The Pearlridge Center standoff is a well known story, a David-versus-Goliath tale of farmers against developers. The minds behind the new mall’s construction had been powerful enough to take away the family’s Kamehameha Schools lease, Sumida says, but his father fought back. As the first president of the Hawaii Farm Bureau, he had a fair number of politicians and businessmen friends willing to rally to his side for a resounding victory. 

But, the dust from that battle has been settled for decades. Half a century later, he calls the Pearlridge Center’s manager a good friend, and the mall shows no threat of expanding into his space. His father ensured the Center’s plans included runoff control, and the road isn’t producing any serious pollution. Now, big concerns are little pests: the diamondback moth and the ruddy turnstone bird, who wreak havoc on the tender plots. 

And the future, of course. While Sumida has installed sprinklers to wash away moth eggs, and bird nets to thwart the plovers, the farm’s future is less easily solved.  

“Sometimes I worry,” he says hesitantly. “About who’s going to take over, and what would be their intentions. I don’t really want it to change.” His kids live on the mainland, pursuing their own dreams, as Sumida—who has one tattoo representing each of his three children peeking out of his shirt sleeve—has always encouraged them to. Perhaps, though, he muses, a non-family member will take some interest, or a company with the right kind of passion Sumida’s farm deserves.  

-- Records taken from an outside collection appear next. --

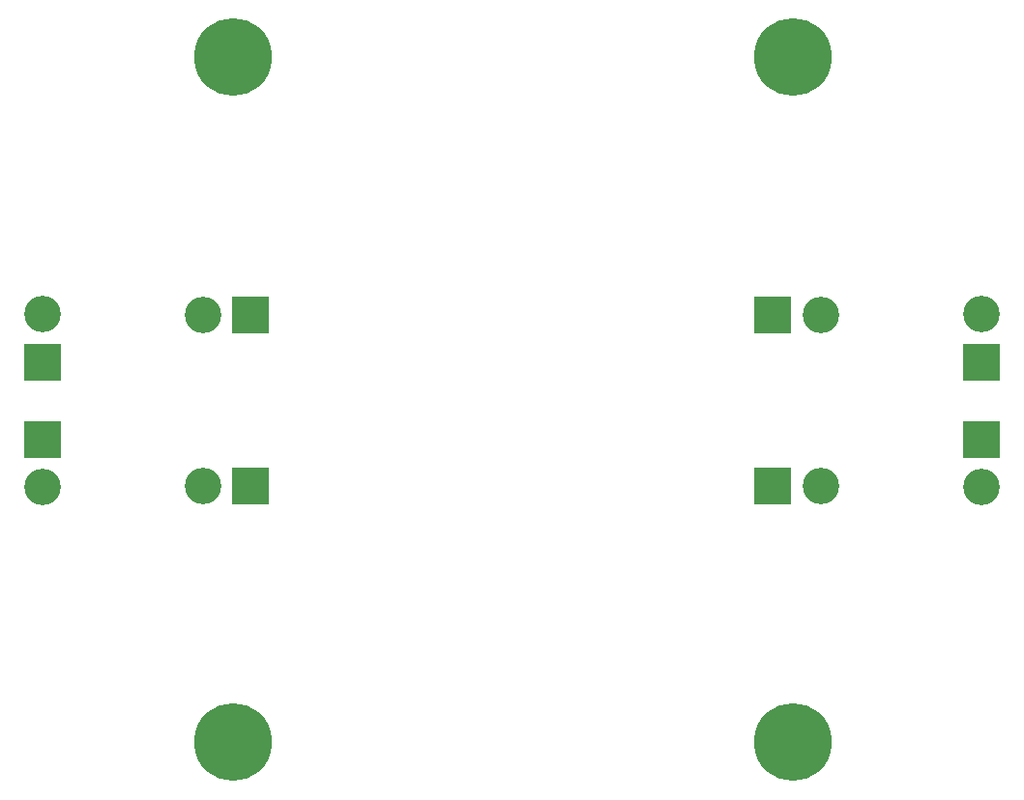
<source format=gbs>
G04 #@! TF.FileFunction,Soldermask,Bot*
%FSLAX46Y46*%
G04 Gerber Fmt 4.6, Leading zero omitted, Abs format (unit mm)*
G04 Created by KiCad (PCBNEW 4.0.6) date Fri Jul 14 09:31:39 2017*
%MOMM*%
%LPD*%
G01*
G04 APERTURE LIST*
%ADD10C,0.100000*%
%ADD11C,6.800000*%
%ADD12R,3.200000X3.200000*%
%ADD13C,3.200000*%
G04 APERTURE END LIST*
D10*
D11*
X124001100Y-135003600D03*
X124001100Y-75003600D03*
X173001100Y-75003600D03*
X173001100Y-135003600D03*
D12*
X125569400Y-112574576D03*
D13*
X121369400Y-112574576D03*
D12*
X125569400Y-97588576D03*
D13*
X121369400Y-97588576D03*
D12*
X107340400Y-108454800D03*
D13*
X107340400Y-112654800D03*
D12*
X107340400Y-101710400D03*
D13*
X107340400Y-97510400D03*
D12*
X171289400Y-97588576D03*
D13*
X175489400Y-97588576D03*
D12*
X171289400Y-112574576D03*
D13*
X175489400Y-112574576D03*
D12*
X189518400Y-108454800D03*
D13*
X189518400Y-112654800D03*
D12*
X189518400Y-101710400D03*
D13*
X189518400Y-97510400D03*
M02*

</source>
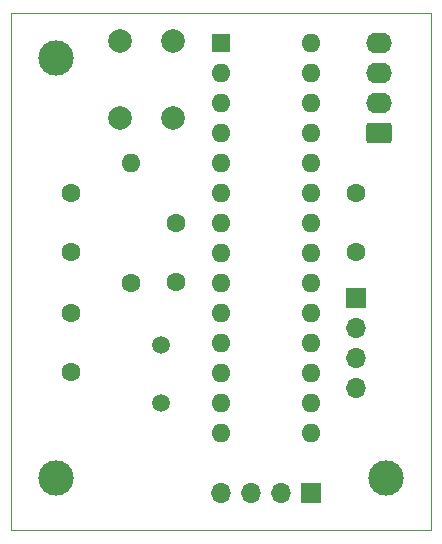
<source format=gbr>
%TF.GenerationSoftware,KiCad,Pcbnew,6.0.0*%
%TF.CreationDate,2022-01-08T01:51:51+01:00*%
%TF.ProjectId,sonars,736f6e61-7273-42e6-9b69-6361645f7063,0.1.0*%
%TF.SameCoordinates,Original*%
%TF.FileFunction,Soldermask,Top*%
%TF.FilePolarity,Negative*%
%FSLAX46Y46*%
G04 Gerber Fmt 4.6, Leading zero omitted, Abs format (unit mm)*
G04 Created by KiCad (PCBNEW 6.0.0) date 2022-01-08 01:51:51*
%MOMM*%
%LPD*%
G01*
G04 APERTURE LIST*
G04 Aperture macros list*
%AMRoundRect*
0 Rectangle with rounded corners*
0 $1 Rounding radius*
0 $2 $3 $4 $5 $6 $7 $8 $9 X,Y pos of 4 corners*
0 Add a 4 corners polygon primitive as box body*
4,1,4,$2,$3,$4,$5,$6,$7,$8,$9,$2,$3,0*
0 Add four circle primitives for the rounded corners*
1,1,$1+$1,$2,$3*
1,1,$1+$1,$4,$5*
1,1,$1+$1,$6,$7*
1,1,$1+$1,$8,$9*
0 Add four rect primitives between the rounded corners*
20,1,$1+$1,$2,$3,$4,$5,0*
20,1,$1+$1,$4,$5,$6,$7,0*
20,1,$1+$1,$6,$7,$8,$9,0*
20,1,$1+$1,$8,$9,$2,$3,0*%
G04 Aperture macros list end*
%TA.AperFunction,Profile*%
%ADD10C,0.100000*%
%TD*%
%ADD11R,1.600000X1.600000*%
%ADD12O,1.600000X1.600000*%
%ADD13C,3.000000*%
%ADD14C,2.000000*%
%ADD15C,1.600000*%
%ADD16R,1.700000X1.700000*%
%ADD17O,1.700000X1.700000*%
%ADD18C,1.500000*%
%ADD19RoundRect,0.250000X0.845000X-0.620000X0.845000X0.620000X-0.845000X0.620000X-0.845000X-0.620000X0*%
%ADD20O,2.190000X1.740000*%
G04 APERTURE END LIST*
D10*
X57140000Y-69850000D02*
X92710000Y-69850000D01*
X92710000Y-69850000D02*
X92710000Y-113665000D01*
X92710000Y-113665000D02*
X57140000Y-113665000D01*
X57140000Y-113665000D02*
X57140000Y-69850000D01*
D11*
%TO.C,U1*%
X74930000Y-72400000D03*
D12*
X82550000Y-105420000D03*
X74930000Y-74940000D03*
X82550000Y-102880000D03*
X74930000Y-77480000D03*
X82550000Y-100340000D03*
X74930000Y-80020000D03*
X82550000Y-97800000D03*
X74930000Y-82560000D03*
X82550000Y-95260000D03*
X74930000Y-85100000D03*
X82550000Y-92720000D03*
X74930000Y-87640000D03*
X82550000Y-90180000D03*
X74930000Y-90180000D03*
X82550000Y-87640000D03*
X74930000Y-92720000D03*
X82550000Y-85100000D03*
X74930000Y-95260000D03*
X82550000Y-82560000D03*
X74930000Y-97800000D03*
X82550000Y-80020000D03*
X74930000Y-100340000D03*
X82550000Y-77480000D03*
X74930000Y-102880000D03*
X82550000Y-74940000D03*
X74930000Y-105420000D03*
X82550000Y-72400000D03*
%TD*%
D13*
%TO.C,REF\u002A\u002A*%
X60960000Y-109220000D03*
%TD*%
D14*
%TO.C,SW1*%
X66320000Y-78740000D03*
X66320000Y-72240000D03*
X70820000Y-72240000D03*
X70820000Y-78740000D03*
%TD*%
D15*
%TO.C,R1*%
X67310000Y-92710000D03*
D12*
X67310000Y-82550000D03*
%TD*%
D15*
%TO.C,C4*%
X62230000Y-100290000D03*
X62230000Y-95290000D03*
%TD*%
D16*
%TO.C,J2*%
X82550000Y-110490000D03*
D17*
X80010000Y-110490000D03*
X77470000Y-110490000D03*
X74930000Y-110490000D03*
%TD*%
D13*
%TO.C,REF\u002A\u002A*%
X88900000Y-109220000D03*
%TD*%
%TO.C,REF\u002A\u002A*%
X60960000Y-73660000D03*
%TD*%
D15*
%TO.C,C3*%
X62230000Y-90130000D03*
X62230000Y-85130000D03*
%TD*%
%TO.C,C2*%
X71120000Y-87670000D03*
X71120000Y-92670000D03*
%TD*%
D16*
%TO.C,J3*%
X86360000Y-93980000D03*
D17*
X86360000Y-96520000D03*
X86360000Y-99060000D03*
X86360000Y-101600000D03*
%TD*%
D18*
%TO.C,Y1*%
X69850000Y-102870000D03*
X69850000Y-97990000D03*
%TD*%
D15*
%TO.C,C1*%
X86350000Y-90130000D03*
X86350000Y-85130000D03*
%TD*%
D19*
%TO.C,J1*%
X88265000Y-80010000D03*
D20*
X88265000Y-77470000D03*
X88265000Y-74930000D03*
X88265000Y-72390000D03*
%TD*%
M02*

</source>
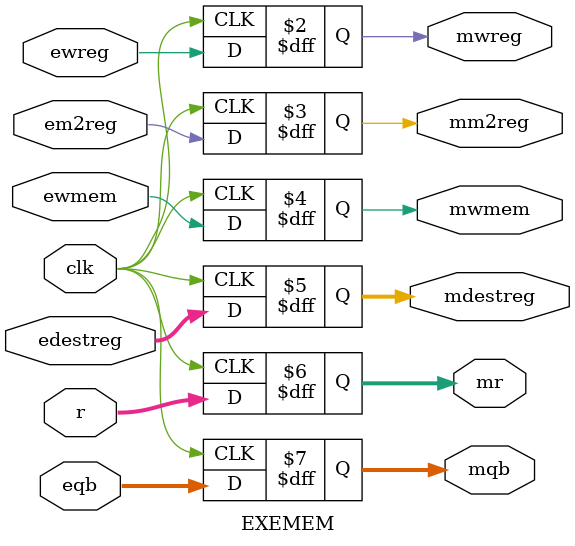
<source format=v>
`timescale 1ns / 1ps

module EXEMEM(

    // Transfers data from EXE to MEM stage.
    
    // INPUTS: Execute (EXE) Stage

    input wire clk,                                 // Clock
    input wire ewreg,                               // ewreg == 1: Write Date to Register
    input wire em2reg,                              // em2reg == 1: Write from Memory to Register (Load)
    input wire ewmem,                               // ewmem == 1: Write Data to Memory (Store)
    input wire [4:0] edestreg,                      // Destination Register
    input wire [31:0] r,                            // Result from ALU Operation
    input wire [31:0] eqb,                          // Query B: Outputs Value Stored in Target Register (rt) 
    
    // OUTPUTS: Memory Access (MEM) Stage
    
    output reg mwreg,                               // mwreg == 1: Write Date to Register
    output reg mm2reg,                              // mm2reg == 1: Write from Memory to Register (Load)
    output reg mwmem,                               // mwmem == 1: Write Data to Memory (Store)
    output reg [4:0] mdestreg,                      // Destination Register
    output reg [31:0] mr,                           // Result from ALU Operation
    output reg [31:0] mqb                           // Query B: Outputs Value Stored in Target Register (rt)

    );
    
    always @(posedge clk) begin                     // Positive Clock Edge Trigger (0 -> 1)
    
        mwreg <= ewreg;
        mm2reg <= em2reg;
        mwmem <= ewmem;
        mdestreg <= edestreg;
        mr <= r;
        mqb <= eqb;
    
    end
    
endmodule

</source>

Then, dismissively, “But it’s kind of far down the line still. I’m not really sure what’s going to happen,” he says. Besides, he points out, the lease has a good decade left in it, Sumida isn’t planning on retiring, and Barbara’s got an expert handle on the place. They have a great team of workers, and a community of buyers with a demand for watercress that’s more than they could ever fill. For now, things are all right. He says, “we just do the best  we can.”